La deuxième génération des missionnaires protestants de la London Missionary Society opère un retournement radical d'attitude concernant leur mission, en valorisant les récits emmagasinés et transmis par les masses paysannes. Françoise Raison l'explique par une prise de conscience commune face au changement religieux et social sur les Hauts-Plateaux qui pousse à consigner pour l'histoire ce qui va se perdre (Le travail missionnaire sur les formes de la culture orale à Madagascar entre 1820 et 1886, lire précédente Note).
L'Antananarivo Annual, à propos de Malagasy Customs, écrit : " Nombre de ces coutumes tombent rapidement en désuétude et ne seront bientôt plus que matière à histoires. " Et Dahle précise dans sa propre préface de son Specimens of malagasy folklore : " Mon but a été simplement de (les) préserver de l'oubli. " En effet, des changements religieux font disparaitre tous les rituels, danses et hymnes adressés aux sampy. Le Fandroana subit des modifications. De même, la circoncision en 1869, après la conversion de Ranavalona II au protestantisme.
Le père Callet note ces amputations avec " une certaine mélancolie " dans une lettre adressée à la province de Toulouse en 1869.
" La souveraine n'a pas paru, pas de chasse au rat. Pas de vache rouge et blanche, ni de vache malaza sacrifiée. Pas de canon pour annoncer ces jours. Pas de danse homérique. Pas de bœufs distribués au peuple par Sa Majesté, ce qui a fait un grand vide. La reine n'a pas percé et lié les citrouilles. Les vieux Malgaches ont dit : Ce n'est pas comme autrefois. Il y avait peu d'élan, (les Grands) montraient de l'hésitation par suite du froid de la reine. La fête n'avait plus les proportions antiques et un secret pressentiment faisait que c'était la dernière circoncision. "
D'après l'auteure de l'étude, si les craintes de suppression ne s'avèrent pas justifiées, la privatisation de la cérémonie engendre, de toute évidence, une perte de sens très rapide. D'après elle, d'une manière générale, on assiste à une scission entre le contenu culturel des contes, des chansons d'autrefois et de la vie sociale merina, du moins telle qu'elle évolue en ville " et, ce qui est capital, au niveau de la Cour ".

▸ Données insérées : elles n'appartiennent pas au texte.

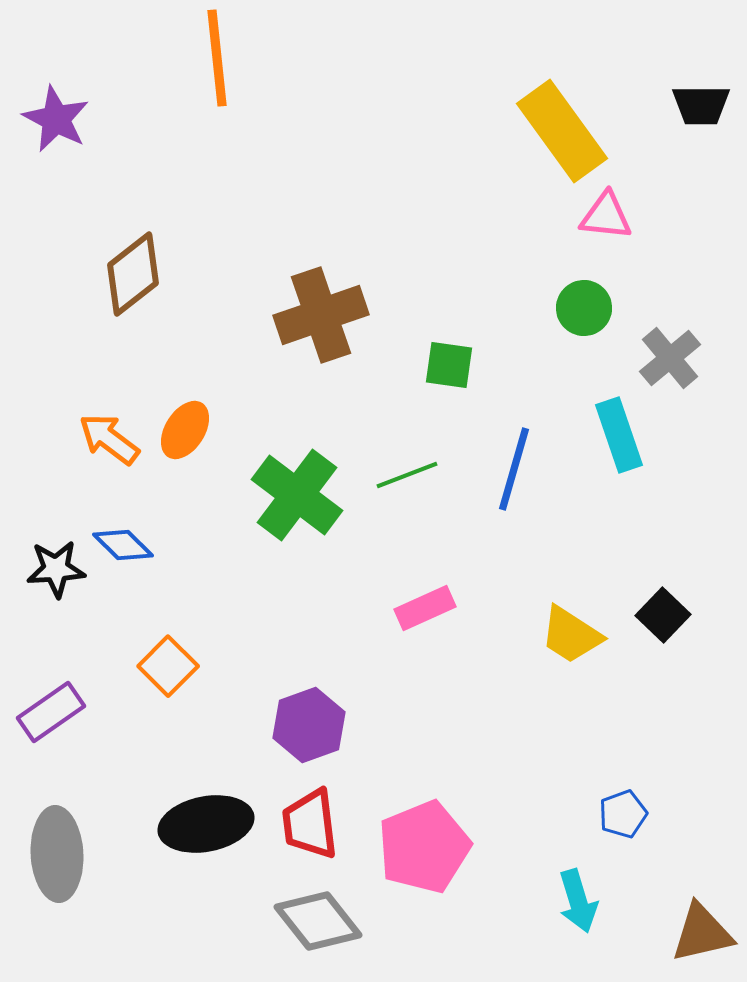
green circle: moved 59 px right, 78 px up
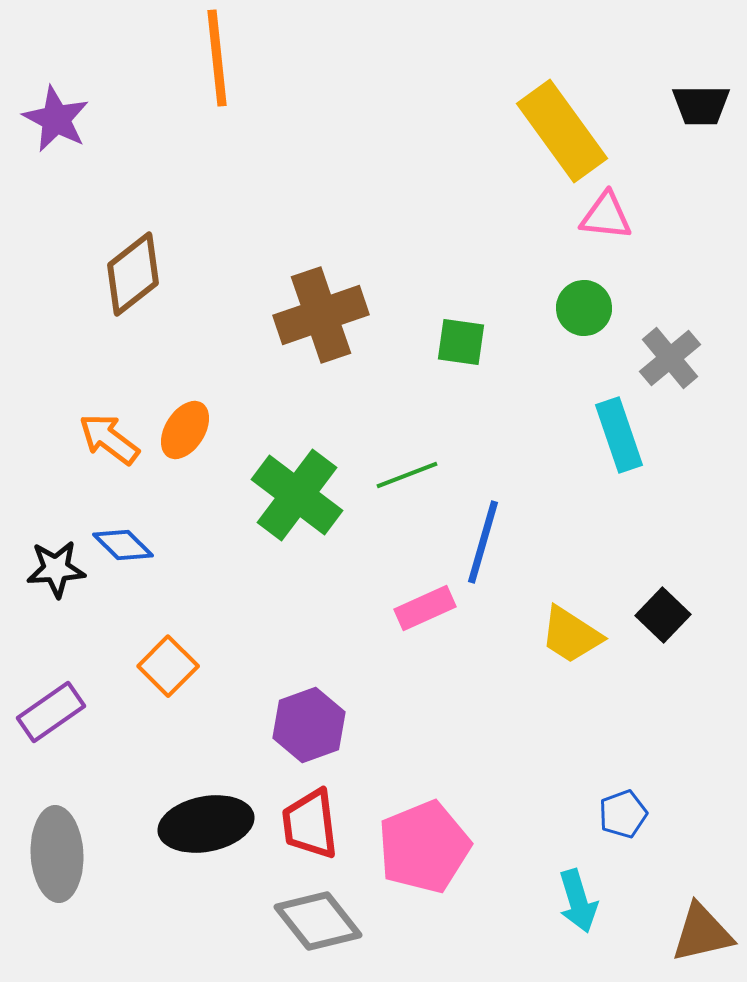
green square: moved 12 px right, 23 px up
blue line: moved 31 px left, 73 px down
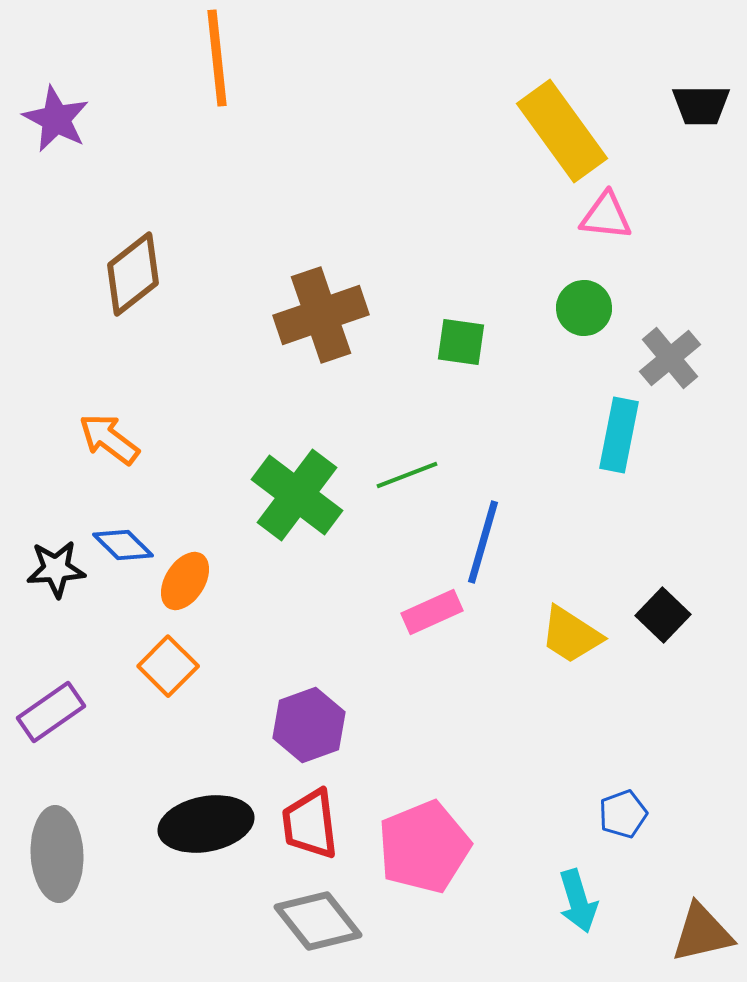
orange ellipse: moved 151 px down
cyan rectangle: rotated 30 degrees clockwise
pink rectangle: moved 7 px right, 4 px down
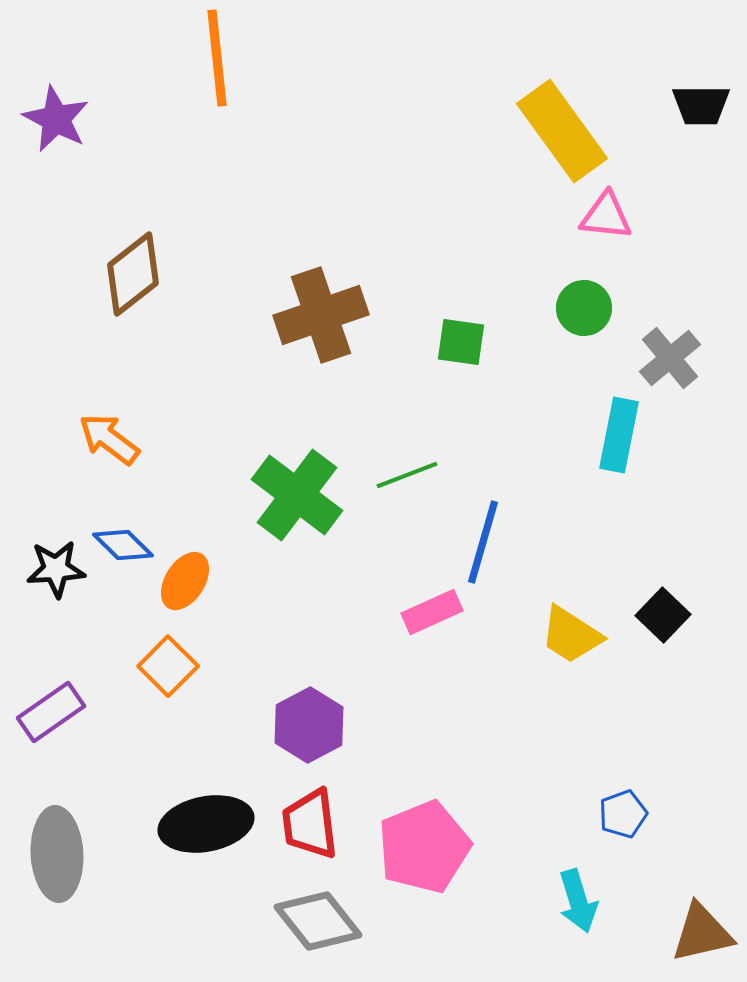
purple hexagon: rotated 8 degrees counterclockwise
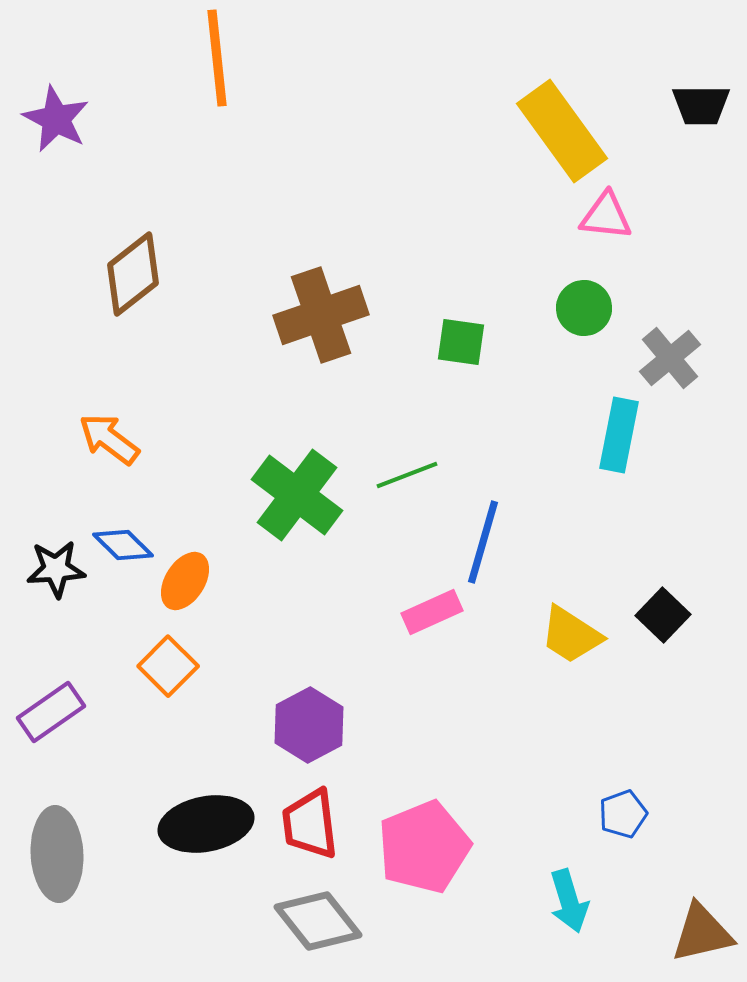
cyan arrow: moved 9 px left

Françoise Raison rappelle que les combats de diamanga et de daka accompagnent les plus durs épisodes de la rivalité entre Ramboasalama et Rakoton-dRadama. Les lalao ou jeux collectifs avec chants sont honorés par Rasoherina à la tête de la Cour. En 1863, Stagg note dans son Journal qu'il a entendu une délégation de Sakalava et de Betsileo saluer la reine d'un " Andriamanitra ianao ".
Une rupture " d'apparence définitive " s'instaure avec la conversion de Ranavalona II. Dans les recueils qui s'amorcent avec Kabary Malagasy, puis Fomba Malagasy, remarque Françoise Raison, apparait une deuxième fonction de l'écriture très différente de celle qu'exalte la première génération missionnaire qui présente le livre " comme lieu de vérité, lieu où se dit la Parole de Dieu ". Ainsi, affirme-t-elle, " l'écriture ici ne dit plus la présence, mais suggère la distance, elle implique la mort de ce qu'elle désigne ".
Continuant son explication, elle souligne que les formules rituelles n'y sont plus destinées à l'actualisation et à l'advenue du réel, elles perdent leur efficacité.
Toutefois, l'auteure de l'étude estime qu'en dépit des opinions divergentes des missionnaires, sur la rapide disparition de tout un bagage culturel, il faut prendre en compte
" d'autres réflexions moins hâtives, moins officielles et plus dubitatives " qu'ils livrent aux archives. Car pour l'auteure, leur constatation quant à l'effacement des traditions, concerne la vie de la capitale et le niveau cérémoniel lié au " Fanjakana ambony ". L'influence de celui-ci sur la population, l'effet de mimétisme évident lors des mouvements de conversion généralisée de 1869 et 1870, sont-ils suffisants pour que la campagne emboite le pas à la ville et trouve dans l'école un nouveau point d'ancrage culturel, s'interroge-t-elle.
Les missionnaires hésitent à se prononcer sur ce point et, parmi eux, Cousins est, dans ses lettres à la LMS, l'un des plus prudents concernant la profondeur de la coupure ainsi marquée. Dans Fomba Malagasy, il est écrit :
" Il ne faudrait pas dans la révélation des anciennes coutumes malgaches avoir ici l'intention de les ressusciter afin de leur redonner vie ou afin de les donner en exemple à suivre aux générations actuelles... , mais de les conserver à distance ".